* [WORK TASK]:
Every record needs to be restated word for word.

* [RECORDS]:
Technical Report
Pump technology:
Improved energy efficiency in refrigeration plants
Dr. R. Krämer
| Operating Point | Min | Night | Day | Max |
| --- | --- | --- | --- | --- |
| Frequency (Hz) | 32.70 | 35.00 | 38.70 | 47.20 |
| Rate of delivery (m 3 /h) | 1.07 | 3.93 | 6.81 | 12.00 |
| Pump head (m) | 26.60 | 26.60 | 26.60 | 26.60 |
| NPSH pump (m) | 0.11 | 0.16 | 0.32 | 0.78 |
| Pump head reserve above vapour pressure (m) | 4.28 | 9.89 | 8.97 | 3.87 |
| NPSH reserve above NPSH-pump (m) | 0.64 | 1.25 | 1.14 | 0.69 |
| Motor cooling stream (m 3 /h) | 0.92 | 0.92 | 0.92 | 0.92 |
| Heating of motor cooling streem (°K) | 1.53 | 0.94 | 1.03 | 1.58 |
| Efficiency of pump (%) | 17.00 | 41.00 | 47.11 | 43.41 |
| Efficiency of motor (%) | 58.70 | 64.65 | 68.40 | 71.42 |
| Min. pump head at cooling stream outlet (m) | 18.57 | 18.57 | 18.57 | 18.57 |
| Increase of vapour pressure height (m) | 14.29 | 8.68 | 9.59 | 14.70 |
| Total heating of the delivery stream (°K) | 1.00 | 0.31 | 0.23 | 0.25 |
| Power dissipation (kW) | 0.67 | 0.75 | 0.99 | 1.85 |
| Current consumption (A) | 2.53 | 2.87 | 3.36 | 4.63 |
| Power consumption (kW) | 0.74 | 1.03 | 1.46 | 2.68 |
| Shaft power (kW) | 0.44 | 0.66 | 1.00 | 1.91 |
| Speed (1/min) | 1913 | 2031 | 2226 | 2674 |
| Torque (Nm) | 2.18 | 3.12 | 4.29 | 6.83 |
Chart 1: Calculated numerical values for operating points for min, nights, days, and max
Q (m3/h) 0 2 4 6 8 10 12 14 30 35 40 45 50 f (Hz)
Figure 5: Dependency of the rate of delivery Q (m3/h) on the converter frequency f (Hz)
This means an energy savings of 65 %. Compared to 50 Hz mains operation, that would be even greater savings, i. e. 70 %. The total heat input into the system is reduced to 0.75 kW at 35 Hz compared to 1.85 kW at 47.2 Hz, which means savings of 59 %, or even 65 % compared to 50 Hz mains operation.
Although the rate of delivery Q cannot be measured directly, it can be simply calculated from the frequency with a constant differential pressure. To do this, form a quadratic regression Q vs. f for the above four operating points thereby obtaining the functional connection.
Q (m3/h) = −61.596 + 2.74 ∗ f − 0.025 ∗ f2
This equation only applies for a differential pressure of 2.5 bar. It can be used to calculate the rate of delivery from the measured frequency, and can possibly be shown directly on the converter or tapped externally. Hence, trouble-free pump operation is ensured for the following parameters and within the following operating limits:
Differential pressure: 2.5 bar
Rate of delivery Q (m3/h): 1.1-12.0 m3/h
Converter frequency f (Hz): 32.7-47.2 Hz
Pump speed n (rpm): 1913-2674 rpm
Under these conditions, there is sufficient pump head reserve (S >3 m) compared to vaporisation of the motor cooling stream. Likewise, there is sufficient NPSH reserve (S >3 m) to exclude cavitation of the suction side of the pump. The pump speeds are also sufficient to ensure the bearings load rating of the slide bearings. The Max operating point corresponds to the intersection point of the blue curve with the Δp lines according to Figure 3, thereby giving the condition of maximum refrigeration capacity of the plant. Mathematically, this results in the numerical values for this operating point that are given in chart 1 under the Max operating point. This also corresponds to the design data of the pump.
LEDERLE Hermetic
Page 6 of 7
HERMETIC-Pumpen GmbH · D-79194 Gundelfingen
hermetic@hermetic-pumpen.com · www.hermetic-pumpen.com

* [REPLY]:
Technical Report
Pump technology:
Improved energy efficiency in refrigeration plants
Dr. R. Krämer
| Operating Point | Min | Night | Day | Max |
| --- | --- | --- | --- | --- |
| Frequency (Hz) | 32.70 | 35.00 | 38.70 | 47.20 |
| Rate of delivery (m 3 /h) | 1.07 | 3.93 | 6.81 | 12.00 |
| Pump head (m) | 26.60 | 26.60 | 26.60 | 26.60 |
| NPSH pump (m) | 0.11 | 0.16 | 0.32 | 0.78 |
| Pump head reserve above vapour pressure (m) | 4.28 | 9.89 | 8.97 | 3.87 |
| NPSH reserve above NPSH-pump (m) | 0.64 | 1.25 | 1.14 | 0.69 |
| Motor cooling stream (m 3 /h) | 0.92 | 0.92 | 0.92 | 0.92 |
| Heating of motor cooling streem (°K) | 1.53 | 0.94 | 1.03 | 1.58 |
| Efficiency of pump (%) | 17.00 | 41.00 | 47.11 | 43.41 |
| Efficiency of motor (%) | 58.70 | 64.65 | 68.40 | 71.42 |
| Min. pump head at cooling stream outlet (m) | 18.57 | 18.57 | 18.57 | 18.57 |
| Increase of vapour pressure height (m) | 14.29 | 8.68 | 9.59 | 14.70 |
| Total heating of the delivery stream (°K) | 1.00 | 0.31 | 0.23 | 0.25 |
| Power dissipation (kW) | 0.67 | 0.75 | 0.99 | 1.85 |
| Current consumption (A) | 2.53 | 2.87 | 3.36 | 4.63 |
| Power consumption (kW) | 0.74 | 1.03 | 1.46 | 2.68 |
| Shaft power (kW) | 0.44 | 0.66 | 1.00 | 1.91 |
| Speed (1/min) | 1913 | 2031 | 2226 | 2674 |
| Torque (Nm) | 2.18 | 3.12 | 4.29 | 6.83 |
Chart 1: Calculated numerical values for operating points for min, nights, days, and max
Q (m3/h) 0 2 4 6 8 10 12 14 30 35 40 45 50 f (Hz)
Figure 5: Dependency of the rate of delivery Q (m3/h) on the converter frequency f (Hz)
This means an energy savings of 65 %. Compared to 50 Hz mains operation, that would be even greater savings, i. e. 70 %. The total heat input into the system is reduced to 0.75 kW at 35 Hz compared to 1.85 kW at 47.2 Hz, which means savings of 59 %, or even 65 % compared to 50 Hz mains operation.
Although the rate of delivery Q cannot be measured directly, it can be simply calculated from the frequency with a constant differential pressure. To do this, form a quadratic regression Q vs. f for the above four operating points thereby obtaining the functional connection.
Q (m3/h) = −61.596 + 2.74 ∗ f − 0.025 ∗ f2
This equation only applies for a differential pressure of 2.5 bar. It can be used to calculate the rate of delivery from the measured frequency, and can possibly be shown directly on the converter or tapped externally. Hence, trouble-free pump operation is ensured for the following parameters and within the following operating limits:
Differential pressure: 2.5 bar
Rate of delivery Q (m3/h): 1.1-12.0 m3/h
Converter frequency f (Hz): 32.7-47.2 Hz
Pump speed n (rpm): 1913-2674 rpm
Under these conditions, there is sufficient pump head reserve (S >3 m) compared to vaporisation of the motor cooling stream. Likewise, there is sufficient NPSH reserve (S >3 m) to exclude cavitation of the suction side of the pump. The pump speeds are also sufficient to ensure the bearings load rating of the slide bearings. The Max operating point corresponds to the intersection point of the blue curve with the Δp lines according to Figure 3, thereby giving the condition of maximum refrigeration capacity of the plant. Mathematically, this results in the numerical values for this operating point that are given in chart 1 under the Max operating point. This also corresponds to the design data of the pump.
LEDERLE Hermetic
Page 6 of 7
HERMETIC-Pumpen GmbH · D-79194 Gundelfingen
hermetic@hermetic-pumpen.com · www.hermetic-pumpen.com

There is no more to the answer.